# kickers and kicker wagons



## kenny chaos (Jan 5, 2009)

I have a NH 275 baler I was thinking about getting a kicker for.
I've been told by a few guys that the belt type can be pretty pirsnickety and that I'd be better off with a JD and a "pan (?)" type thrower.
I'd also put sides on my 8'x16' wagons. I know that's a little small but I use what I got and I got a shed that is ten feet between columns so I can drive three wagons right under it when rain threatens. How high would the sides be and how many bales might I get on it?
FYI, I'm going from 2000 to 8000 smalls/yr. within the next few years.
Any comments or suggestions?
Thanks-
Ken


----------



## Rodney R (Jun 11, 2008)

Is the 275 worth adding a thrower to? If you figure the cost of getting a thrower and adding it to the 275, I'd bet that you should just find a newer baler with thrower on it already. I think the guys that tell you that the NH belt version is junk and the JD pan is the way to go are on drugs. The pan will fall apart, as will the rest of the baler. The newer NH's are built like a tank, and I don't know why the belts would be 'persnickety' - we used to run 40k through one each year, and all a guy has to do is keep them tight and every few years they need replaced.

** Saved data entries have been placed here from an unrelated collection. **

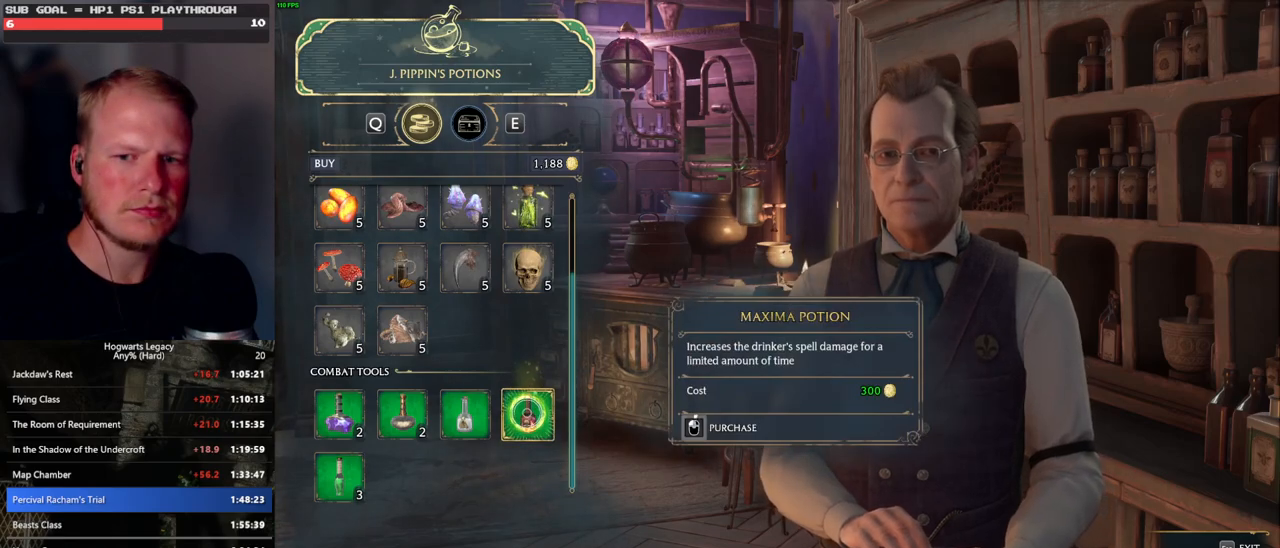
{"keys": [], "mouse": ["left"], "events": []}
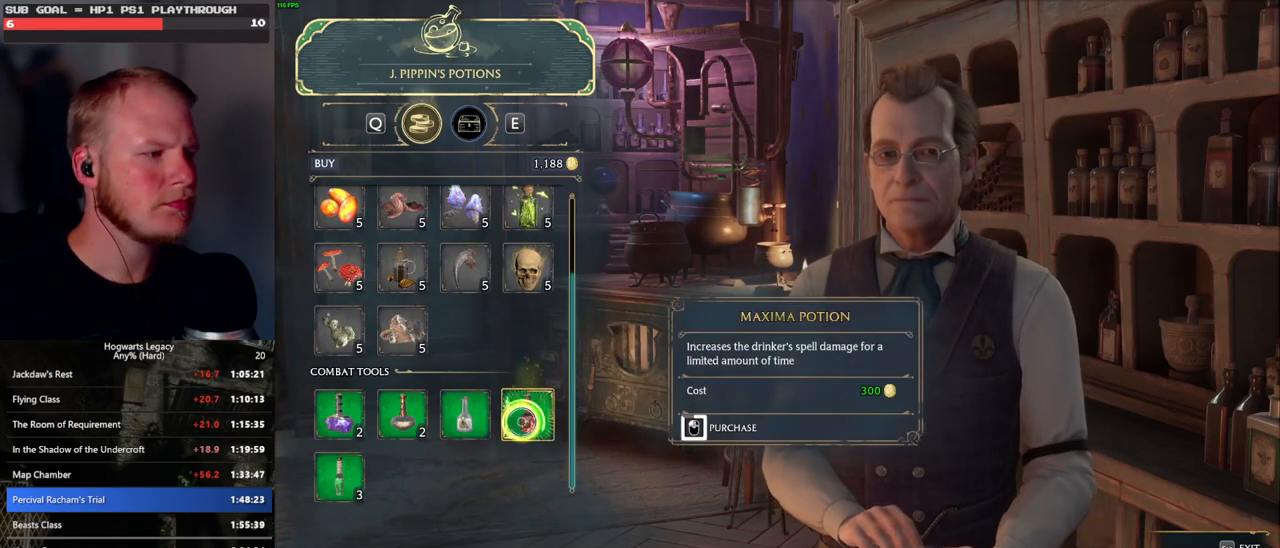
{"keys": [], "mouse": ["left"], "events": []}
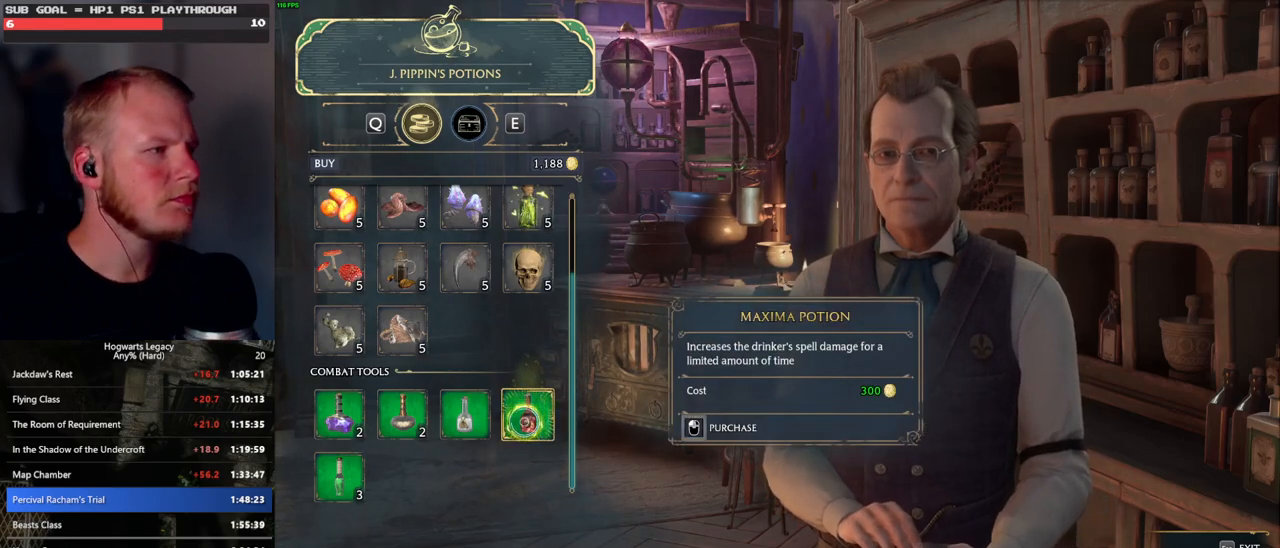
{"keys": [], "mouse": [], "events": [[217, "mouse_left", "up"]]}
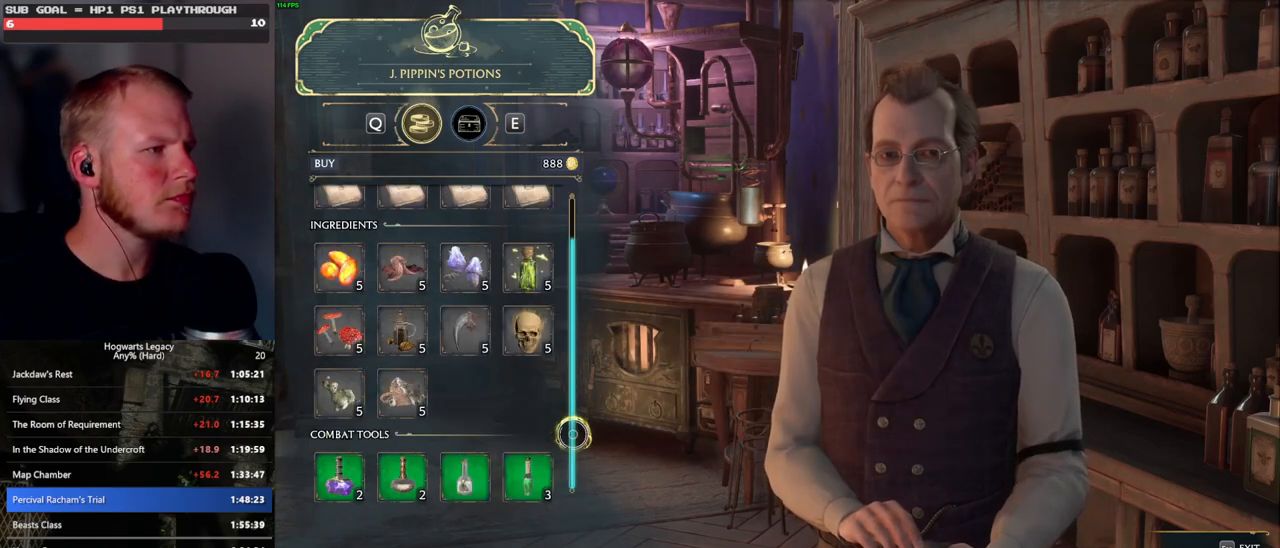
{"keys": [], "mouse": [], "events": [[133, "escape", "down"], [250, "escape", "up"]]}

The 8x16 wagon is OK. I know a lot of guys (including us) had 8x18's.... the longer the wagon - if you don't have a door in the center - the farther you have to carry the bales. Make the sides about 12 inches lower than the doors where you'll park the wagons - you'll have the bales sticking higher than the sides anyway. I'd figure about 100 bales, but I'd also bet that your bales are shorter than ours, so maybe 120-150 - all depends on how long you make them, and if you find someone crazy enough to stack the bales in the wagon, and if you move a couple bales around to really 'heap' the load. Keep in mind that bales that come off a thrower wagon will be 'out of shape' especially if the bales set for a few days on the wagon.

Rodney


----------



## 4020man (Jun 21, 2008)

I run a pan style thrower and I really like it compared to the belt thrower(less moving parts). As long as you keep everything greased and replace the throwing pan when it gets worn out, you shouldn't have any problems. Also keep good, heavy hydraulic oil in it that won't thin out fast when it gets hot.

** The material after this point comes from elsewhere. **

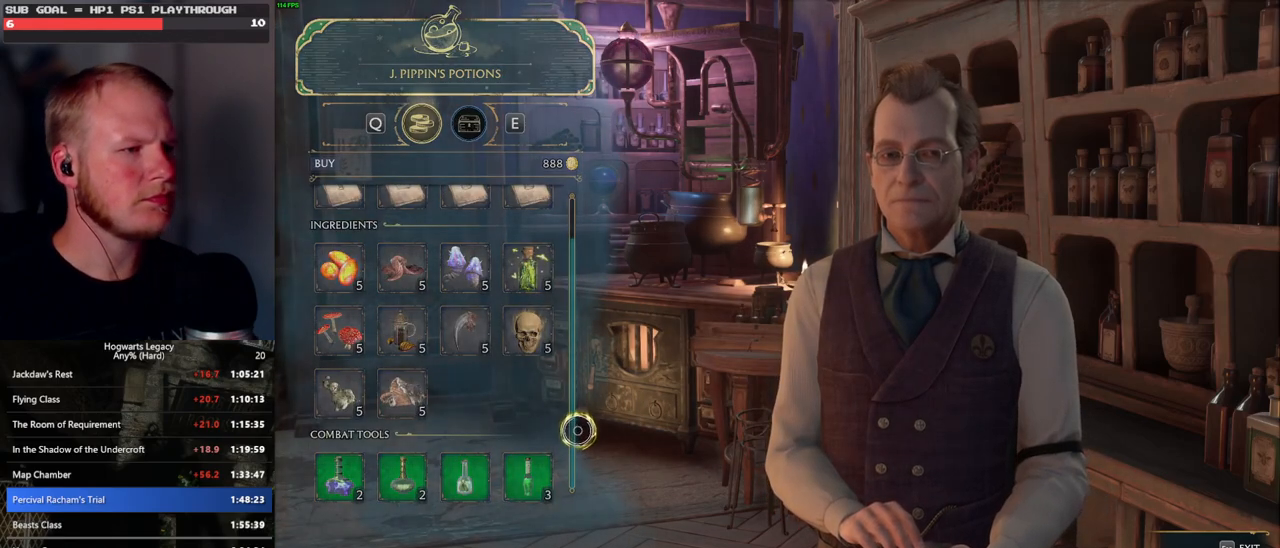
{"keys": [], "mouse": [], "events": []}
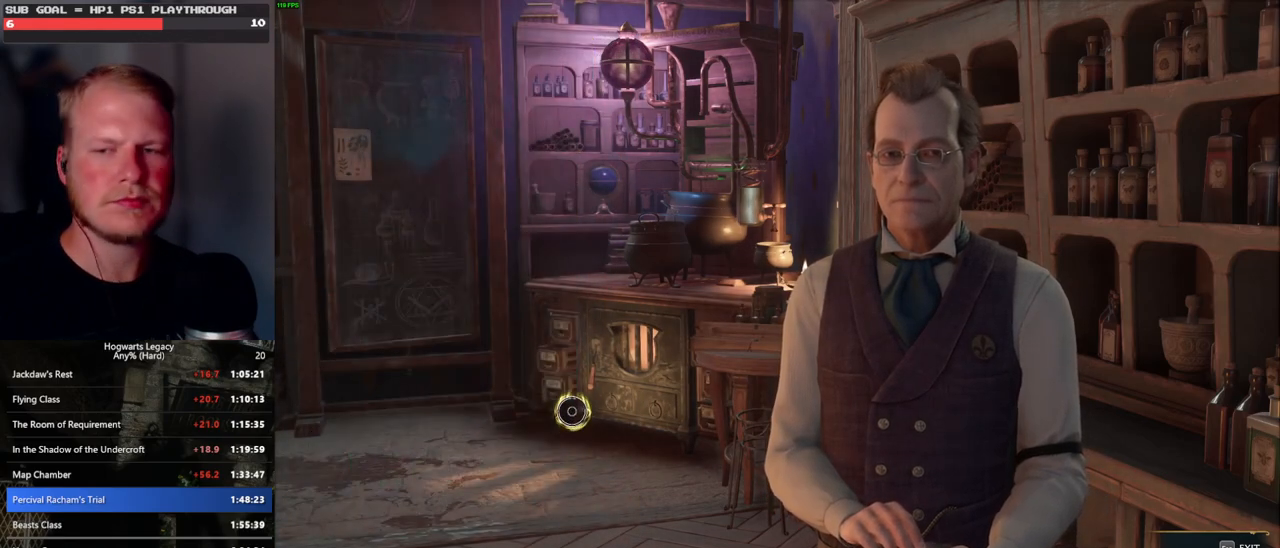
{"keys": [], "mouse": [], "events": []}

As far as cage wagon height goes, I measured mine and the side heights in the H&S wagons are 91" and the homemade ones are 96". Hope this helps


----------



## Hayboy1 (Jul 19, 2008)

I can tell you first hand that I run both types of throwers right now. I was told by everyone to steer way clear of the NH pan style kickers. They are not bulletproof by any means, but if you do decide to go with the pan style kicker, buy the manual as well, you will thank yourself later. On the belt style thrower, they are a little easier to work on, but after a season with the pan, I kind of prefer the pan over the belt style. We bale 40k a year on average. As far as the wagons go, 9x18's are pretty much an average size around here although I have a couple 9x20's. You can figure around 135 kicked in on an 8x18, 150 stacked in. Our sides are 88" but wish they were a tad taller. Make sure your running gear is able to handle a decent load. I would not recommend going under an 8 ton gear underneath. 2x4 uprights/1x6 sides and then be sure to run a 2x6 along the top of the 2x4's to strengthen the whole thing up, as well as cross supports for the back, sides, and front. Look into steel racks as well, they are pricey, but worth the money in the long run. If you run wooden wagons, oak and ash are your best bet for durability.


----------



## Hayboy1 (Jul 19, 2008)

One more thing I forgot to mention, there are some pictures of one of our big wagons 9x20 and one of our 8x16 wagons. Hopefully it will give you some insight to what you might be looking to build. And also when I mentioned in my earlier post, the ones who told me to steer way clear of the NH pan style, simply just did not know how to adjust the kicker according to bale size...lol they tell you that in the manual!!


----------



## OhioHay (Jun 4, 2008)

Never ran a pan thrower, only belts. Have a cousin that runs a NH pan and loves it over the belt thrower he had before.


----------



## 4020man (Jun 21, 2008)

I have a stupid question, would a pan thrower work on a 275? I don't think I have ever seen a pan thrower on anything older than a 315.


----------



## Hayboy1 (Jul 19, 2008)

No the #75 thrower from a NH will not fit a NH 275 baler. It WILL fit a 310, 315, and a 320 with a modification kit. It will fit all 311, 316 without any modifications.


----------



## PaCustomBaling (Jun 6, 2009)

I've always heard from NH dealers that because NH balers can bale faster, the pan doesn't have enough time to reset itself before the next bale comes out and then that just eats up time. Either belts on NH balers or pans on JD balers work... I think it's all preference. We run JD balers and throwers and they work great, but belt throwers must work pretty good too or else NH wouldn't keep putting them on. Only thing bad I heard about belt throwers is that if a bale is sitting ride on the edge of the belts, you can burn through the strings when you're during around at the headlands, then you end up with a busted bale. Either thrower works with the right baler in my eyes.


----------